Perubahan yang digelorakan oleh kalangan kelas menengah mulai mendobrak model pendidikan tradisional tersebut, dengan merombak jenjang dan supremasi otoritas keagamaan yang lama dan membuat model pengenalan Islam yang lebih kreatif. Dari kondisi ini, masuk otoritas-otoritas agama yang baru dengan standar baru dan relasi pada pasar, peluang monetisasi dan penciptaan kreativitas baru dari anak-anak, dalam hal teknologi.
Dengan model pengenalan Islam yang kreatif jelas membuka relasi pada pasar yang luas. Kecanggihan teknologi turut campur dalam relasi tersebut, anak-anak kita akhirnya berkenalan dengan Hafiz Doll, Alquran Digital, pemutar Murattal hingga Kartun Islam seperti Nussa atau Dipa. Pasar menangkap geliat keberagamaan yang meningkat dan akses terhadap teknologi yang tinggi di masyarakat muslim, dengan menciptakan media-media baru yang akrab dengan keislaman.

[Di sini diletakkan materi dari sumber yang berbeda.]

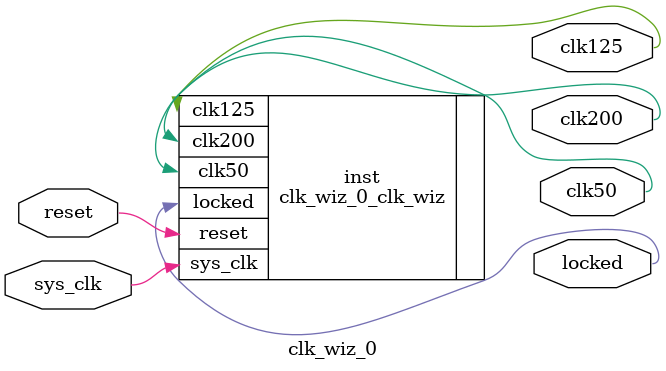
<source format=v>


`timescale 1ps/1ps

(* CORE_GENERATION_INFO = "clk_wiz_0,clk_wiz_v6_0_5_0_0,{component_name=clk_wiz_0,use_phase_alignment=true,use_min_o_jitter=false,use_max_i_jitter=false,use_dyn_phase_shift=false,use_inclk_switchover=false,use_dyn_reconfig=false,enable_axi=0,feedback_source=FDBK_AUTO,PRIMITIVE=MMCM,num_out_clk=3,clkin1_period=20.000,clkin2_period=10.0,use_power_down=false,use_reset=true,use_locked=true,use_inclk_stopped=false,feedback_type=SINGLE,CLOCK_MGR_TYPE=NA,manual_override=false}" *)

module clk_wiz_0 
 (
  // Clock out ports
  output        clk125,
  output        clk200,
  output        clk50,
  // Status and control signals
  input         reset,
  output        locked,
 // Clock in ports
  input         sys_clk
 );

  clk_wiz_0_clk_wiz inst
  (
  // Clock out ports  
  .clk125(clk125),
  .clk200(clk200),
  .clk50(clk50),
  // Status and control signals               
  .reset(reset), 
  .locked(locked),
 // Clock in ports
  .sys_clk(sys_clk)
  );

endmodule

</source>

Masih terkait dengan teknologi dan pasar, internet atau dunia maya turut menciptakan relasi baru antara Islam dan anak-anak, berupa monetisasi dari kanal-kanal Youtube atau Instagram yang menyediakan konten-konten berhubungan dengan Islam (nanti dibahas lebih dalam dalam tulisan berikutnya). Dari ketersediaan konten yang dengan mudah diakses oleh anak-anak dalam belajar Islam, dapat diraup pundi-pundi rupiah oleh pembuat konten atau pemilik akun. Jumlah rupiah yang dikumpulkan justru jauh dari dikumpulkan bahkan oleh lembaga pendidikan agama tradisional, apalagi hanya seorang guru ngaji biasa di kampung.
Kreativitas anak-anak dalam mengemas perjumpaan mereka dengan agama meningkat cukup pesat. Kita mungkin pernah mengenal istilah-istilah baru, seperti MABIT (Malam Bina Iman dan Taqwa) atau yang saya temui di Banjarmasin yaitu TAPASAN (Tadarus Pagi Bareng Kawan). Glosari ini hanya satu dari langkah inventif dari anak-anak yang masih bersekolah di tingkat menengah atau dasar. Mereka juga meningkatkan kapasitas diri mereka dengan ilmu Public Speaking dan penguasaan pembuatan konten di media sosial.
Tidak heran akhirnya kita melihat pertumbuhan pendakwah anak-anak semakin meningkat, bukan hanya yang bisa berceramah di depan televisi atau radio. Youtube, Instagram hingga Podcast bernarasi Islam mulai disesaki oleh anak-anak usia sekolah menengah yang mendaulat diri sebagai influencer, ketimbang pendakwah. Inilah mode-mode pengetahuan keagamaan baru yang mulai dijejaki oleh anak-anak.
Ada relasi sakral yang terputus, minimal terganggu, dalam hubungan anak dan orang tua saat ketiga hal di atas mulai masuk dalam kehidupan anak-anak. Islam yang beririsan anak-anak sudah mulai berkurang filter dari orang tua atau otoritas keagamaan. Mereka menghadapi dunia yang sudah mulai melonggarnya batas-batas, yang selama ini menjaga keilmuan Islam. Otoritas orang tua, moralitas agama dan aturan sosial akhirnya menjadi harus dinegosiasikan ulang dalam relasi keberagamaan anak-anak.